Saved data entries:
----

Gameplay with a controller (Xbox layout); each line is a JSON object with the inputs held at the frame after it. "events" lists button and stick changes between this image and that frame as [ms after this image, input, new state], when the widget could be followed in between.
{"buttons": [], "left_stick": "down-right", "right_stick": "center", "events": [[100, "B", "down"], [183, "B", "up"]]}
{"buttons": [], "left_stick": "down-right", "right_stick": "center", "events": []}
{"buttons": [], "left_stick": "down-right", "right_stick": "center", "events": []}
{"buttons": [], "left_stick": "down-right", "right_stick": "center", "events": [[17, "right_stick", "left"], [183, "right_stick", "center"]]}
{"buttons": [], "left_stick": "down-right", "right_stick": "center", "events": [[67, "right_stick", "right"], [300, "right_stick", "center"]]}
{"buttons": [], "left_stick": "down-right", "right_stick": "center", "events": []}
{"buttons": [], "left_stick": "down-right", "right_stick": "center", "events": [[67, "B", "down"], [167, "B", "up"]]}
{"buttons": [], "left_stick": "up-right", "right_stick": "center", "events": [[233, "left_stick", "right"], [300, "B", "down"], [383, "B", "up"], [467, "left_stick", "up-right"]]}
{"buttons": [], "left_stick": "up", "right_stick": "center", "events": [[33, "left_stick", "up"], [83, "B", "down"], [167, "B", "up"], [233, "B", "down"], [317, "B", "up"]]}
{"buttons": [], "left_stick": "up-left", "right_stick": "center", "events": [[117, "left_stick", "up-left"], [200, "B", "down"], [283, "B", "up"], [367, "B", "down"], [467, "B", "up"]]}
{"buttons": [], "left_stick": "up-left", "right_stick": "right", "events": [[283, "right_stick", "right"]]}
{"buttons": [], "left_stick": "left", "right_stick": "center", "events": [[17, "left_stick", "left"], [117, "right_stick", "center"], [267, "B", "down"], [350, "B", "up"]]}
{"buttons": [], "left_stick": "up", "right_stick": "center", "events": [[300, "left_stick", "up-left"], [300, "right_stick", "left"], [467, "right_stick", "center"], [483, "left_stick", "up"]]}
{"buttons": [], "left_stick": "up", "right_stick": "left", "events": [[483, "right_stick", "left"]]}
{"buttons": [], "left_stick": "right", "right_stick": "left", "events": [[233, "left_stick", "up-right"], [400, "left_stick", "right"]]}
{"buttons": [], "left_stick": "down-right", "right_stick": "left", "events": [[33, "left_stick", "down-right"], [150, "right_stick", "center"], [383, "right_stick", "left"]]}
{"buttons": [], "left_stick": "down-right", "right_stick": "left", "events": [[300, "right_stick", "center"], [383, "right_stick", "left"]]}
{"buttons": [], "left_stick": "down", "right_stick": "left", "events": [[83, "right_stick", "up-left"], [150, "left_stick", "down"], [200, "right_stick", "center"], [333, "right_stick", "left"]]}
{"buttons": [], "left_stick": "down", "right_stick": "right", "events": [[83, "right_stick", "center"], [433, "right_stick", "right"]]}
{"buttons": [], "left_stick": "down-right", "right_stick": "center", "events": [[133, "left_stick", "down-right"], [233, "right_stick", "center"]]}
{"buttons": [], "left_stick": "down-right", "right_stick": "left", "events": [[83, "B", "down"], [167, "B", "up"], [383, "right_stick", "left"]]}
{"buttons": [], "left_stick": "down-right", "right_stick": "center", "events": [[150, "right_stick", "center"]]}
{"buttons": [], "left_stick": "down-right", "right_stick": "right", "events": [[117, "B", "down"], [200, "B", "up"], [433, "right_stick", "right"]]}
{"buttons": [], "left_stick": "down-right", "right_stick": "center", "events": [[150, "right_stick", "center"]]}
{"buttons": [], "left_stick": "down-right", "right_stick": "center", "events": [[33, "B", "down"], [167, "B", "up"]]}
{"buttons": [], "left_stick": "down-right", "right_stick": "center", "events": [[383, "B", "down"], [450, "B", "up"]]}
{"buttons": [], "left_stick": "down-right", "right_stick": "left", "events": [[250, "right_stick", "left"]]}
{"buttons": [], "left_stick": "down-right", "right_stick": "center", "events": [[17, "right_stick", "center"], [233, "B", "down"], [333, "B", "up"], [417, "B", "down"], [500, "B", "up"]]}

----

Activity ▸ Reproduce the entries exactly, dropping nothing.

Solution for this exercise ▸
Gameplay with a controller (Xbox layout); each line is a JSON object with the inputs held at the frame after it. "events" lists button and stick changes between this image and that frame as [ms after this image, input, new state], when the widget could be followed in between.
{"buttons": [], "left_stick": "down-right", "right_stick": "center", "events": [[100, "B", "down"], [183, "B", "up"]]}
{"buttons": [], "left_stick": "down-right", "right_stick": "center", "events": []}
{"buttons": [], "left_stick": "down-right", "right_stick": "center", "events": []}
{"buttons": [], "left_stick": "down-right", "right_stick": "center", "events": [[17, "right_stick", "left"], [183, "right_stick", "center"]]}
{"buttons": [], "left_stick": "down-right", "right_stick": "center", "events": [[67, "right_stick", "right"], [300, "right_stick", "center"]]}
{"buttons": [], "left_stick": "down-right", "right_stick": "center", "events": []}
{"buttons": [], "left_stick": "down-right", "right_stick": "center", "events": [[67, "B", "down"], [167, "B", "up"]]}
{"buttons": [], "left_stick": "up-right", "right_stick": "center", "events": [[233, "left_stick", "right"], [300, "B", "down"], [383, "B", "up"], [467, "left_stick", "up-right"]]}
{"buttons": [], "left_stick": "up", "right_stick": "center", "events": [[33, "left_stick", "up"], [83, "B", "down"], [167, "B", "up"], [233, "B", "down"], [317, "B", "up"]]}
{"buttons": [], "left_stick": "up-left", "right_stick": "center", "events": [[117, "left_stick", "up-left"], [200, "B", "down"], [283, "B", "up"], [367, "B", "down"], [467, "B", "up"]]}
{"buttons": [], "left_stick": "up-left", "right_stick": "right", "events": [[283, "right_stick", "right"]]}
{"buttons": [], "left_stick": "left", "right_stick": "center", "events": [[17, "left_stick", "left"], [117, "right_stick", "center"], [267, "B", "down"], [350, "B", "up"]]}
{"buttons": [], "left_stick": "up", "right_stick": "center", "events": [[300, "left_stick", "up-left"], [300, "right_stick", "left"], [467, "right_stick", "center"], [483, "left_stick", "up"]]}
{"buttons": [], "left_stick": "up", "right_stick": "left", "events": [[483, "right_stick", "left"]]}
{"buttons": [], "left_stick": "right", "right_stick": "left", "events": [[233, "left_stick", "up-right"], [400, "left_stick", "right"]]}
{"buttons": [], "left_stick": "down-right", "right_stick": "left", "events": [[33, "left_stick", "down-right"], [150, "right_stick", "center"], [383, "right_stick", "left"]]}
{"buttons": [], "left_stick": "down-right", "right_stick": "left", "events": [[300, "right_stick", "center"], [383, "right_stick", "left"]]}
{"buttons": [], "left_stick": "down", "right_stick": "left", "events": [[83, "right_stick", "up-left"], [150, "left_stick", "down"], [200, "right_stick", "center"], [333, "right_stick", "left"]]}
{"buttons": [], "left_stick": "down", "right_stick": "right", "events": [[83, "right_stick", "center"], [433, "right_stick", "right"]]}
{"buttons": [], "left_stick": "down-right", "right_stick": "center", "events": [[133, "left_stick", "down-right"], [233, "right_stick", "center"]]}
{"buttons": [], "left_stick": "down-right", "right_stick": "left", "events": [[83, "B", "down"], [167, "B", "up"], [383, "right_stick", "left"]]}
{"buttons": [], "left_stick": "down-right", "right_stick": "center", "events": [[150, "right_stick", "center"]]}
{"buttons": [], "left_stick": "down-right", "right_stick": "right", "events": [[117, "B", "down"], [200, "B", "up"], [433, "right_stick", "right"]]}
{"buttons": [], "left_stick": "down-right", "right_stick": "center", "events": [[150, "right_stick", "center"]]}
{"buttons": [], "left_stick": "down-right", "right_stick": "center", "events": [[33, "B", "down"], [167, "B", "up"]]}
{"buttons": [], "left_stick": "down-right", "right_stick": "center", "events": [[383, "B", "down"], [450, "B", "up"]]}
{"buttons": [], "left_stick": "down-right", "right_stick": "left", "events": [[250, "right_stick", "left"]]}
{"buttons": [], "left_stick": "down-right", "right_stick": "center", "events": [[17, "right_stick", "center"], [233, "B", "down"], [333, "B", "up"], [417, "B", "down"], [500, "B", "up"]]}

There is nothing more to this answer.